Facebook adds option for US users to turn off political ads, launches voting info hub – ClearTipsNews

Starting today, Facebook in the United States, users will have the option to “deactivate” any political advertising on the platform. Last year, the company made the controversial decision not to check the facts or moderate political ads, but the new feature will give users more control over what they see, at least for users who decide to deactivate the new parameter.

Facebook made the announcement Tuesday in a blog article and editorial by Mark Zuckerberg. The post noted that the company originally announced the new option in January, but will now add it to the platform as it prepares for the 2020 US presidential election. The option will appear immediately for some US users , deploying more widely in the coming weeks. The option to deactivate political advertising will apply to political, electoral and social advertising for candidates, Super PACs and other groups. The option will appear for users directly on any political advertisement on Facebook and Instagram or via the advertisement settings of one of the platforms.

“By giving people a voice, by registering and eliminating voters and by preventing interference, I believe Facebook is supporting and strengthening our democracy in 2020 and beyond,” Zuckerberg wrote in USA Today. “And for those of you who have already made a decision and who just want the election to be over, we hear you – we are also introducing the option to opt out of political announcements. We will always remind you to vote.”

Facebook may have already announced plans to allow users to see fewer political ads, but the language in its blog earlier this year only indicated that it would add a setting to allow people to see “fewer” ads policies – not to turn them on entirely as the company advertises now. The January post also defended the company’s decision not to check political ads or limit its targeting tools.

In the educational video provided by the company, the parameter proposes to show users “fewer ads on this subject” rather than deactivating them completely. We asked Facebook to explain this discrepancy.

Last week, the presidential candidate Joe Biden called on the company to verify the facts of his political advertisement in the two weeks before the US elections. While Facebook’s added option is a small change, it’s still a rare concession for critics of his stubbornly laissez-faire vision of political ads on its platform.

Facebook plans to make the new setting available beyond the United States “in the countries where we run ads on social, election and political issues” starting in the fall. The company is also implementing two changes to ad transparency, ensuring that “paid by” disclaimers on political ads follow them after they are shared and allowing anyone using the ad library to the business to track advertising expenses for congressional races. Previously, this was only available for US presidential campaigns.

In addition to the changes to the way it handles political advertising, Facebook has also announced a voting information center, a central center that will provide US voters with information on how to register to vote, how to request a postal or correspondence ballot, any requirements relating to identification and when and where to vote. The information center will also collect local alerts from election officials who may notice adjustments to voting methods in light of COVID-19. The new voting information center will build on the coronavirus information center that Facebook launched in March.
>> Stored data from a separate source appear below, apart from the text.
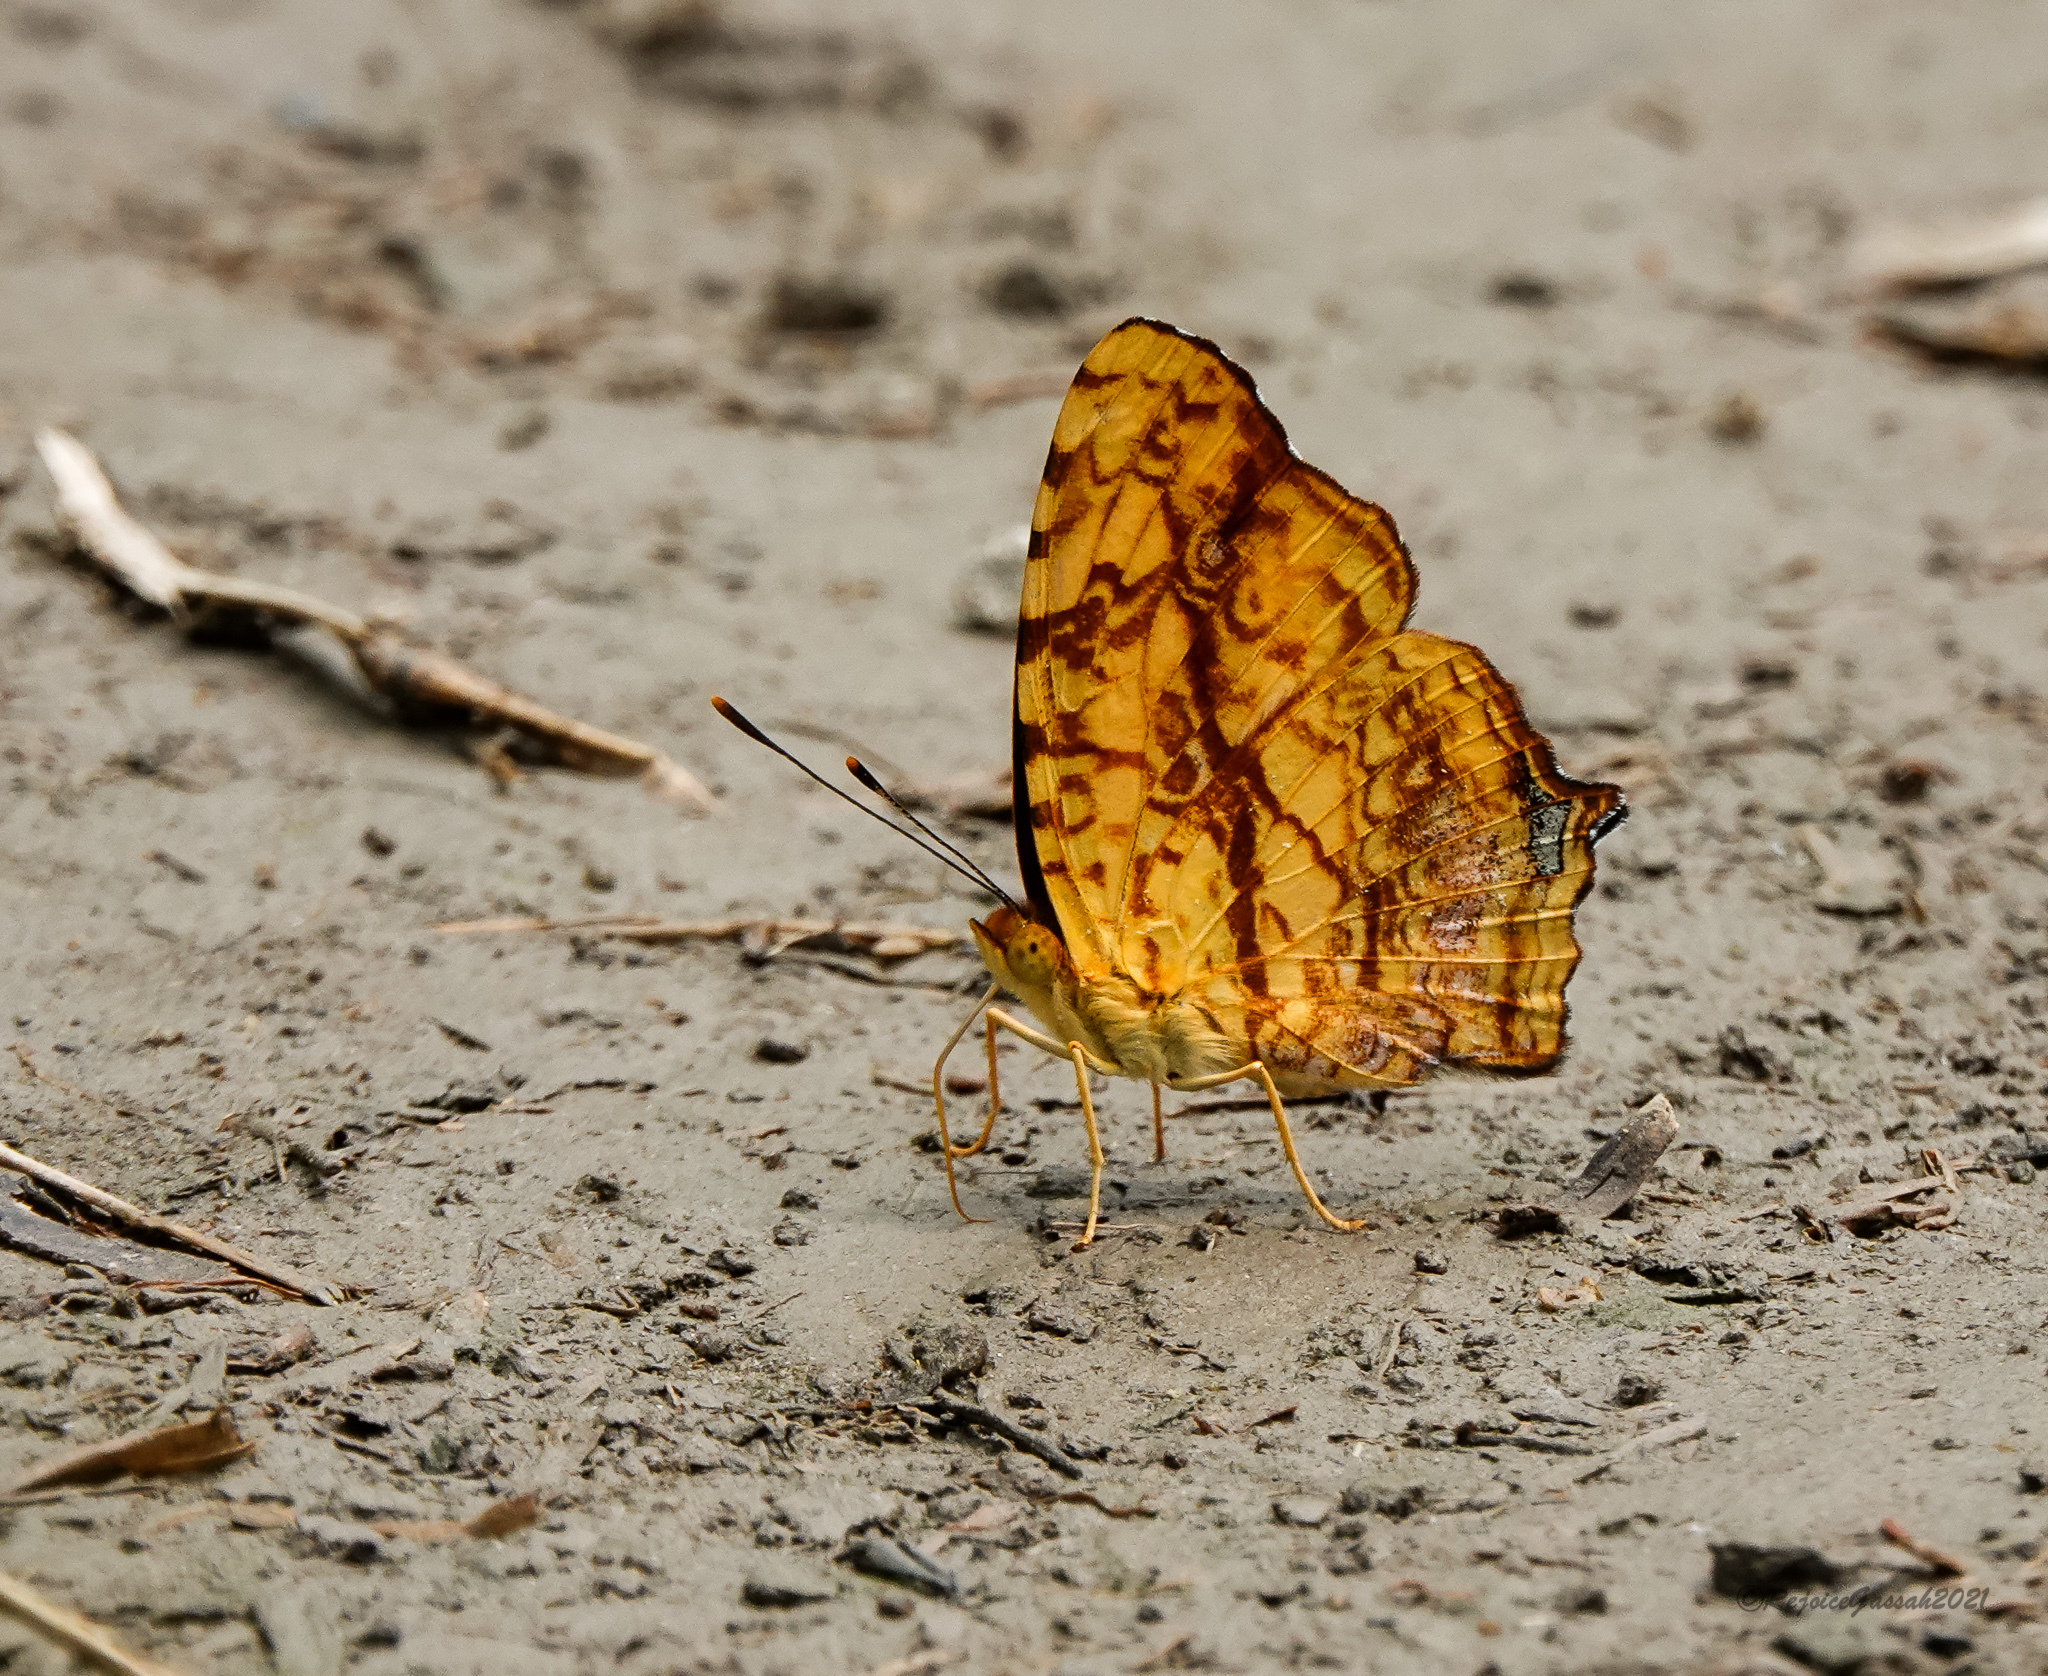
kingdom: Animalia
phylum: Arthropoda
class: Insecta
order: Lepidoptera
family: Nymphalidae
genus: Symbrenthia
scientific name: Symbrenthia hypselis
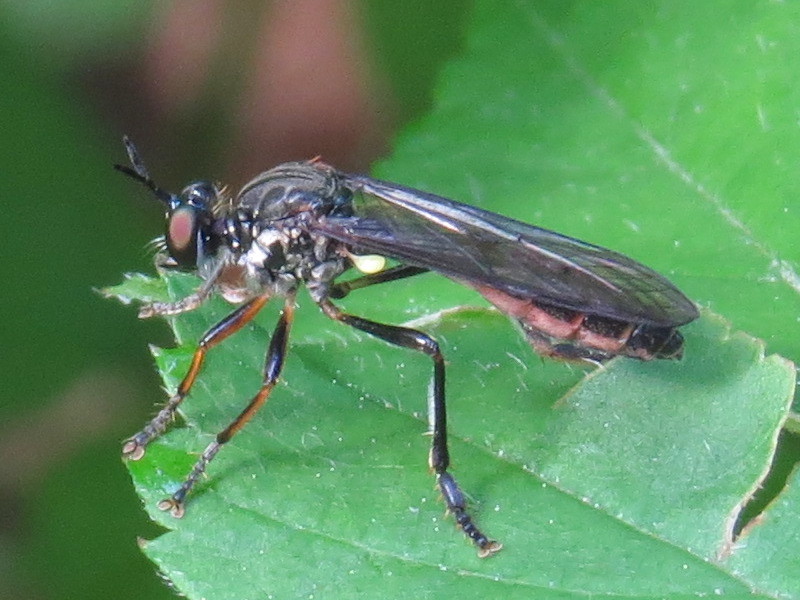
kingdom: Animalia
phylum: Arthropoda
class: Insecta
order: Diptera
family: Asilidae
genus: Dioctria
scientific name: Dioctria hyalipennis
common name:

According to the blog, the information collected in the new American polling center will evolve as voters “ go through different phases of the election ”, such as registration clippings, deadlines for requesting votes by correspondence, early voting periods and election day itself.

Facebook calls the effort “ another line of defense ” against electoral interference, clearly seeking to avoid a repetition of its role in amplifying disinformation in the 2016 presidential election – a profoundly consecutive failure to which the company continues to face four years later.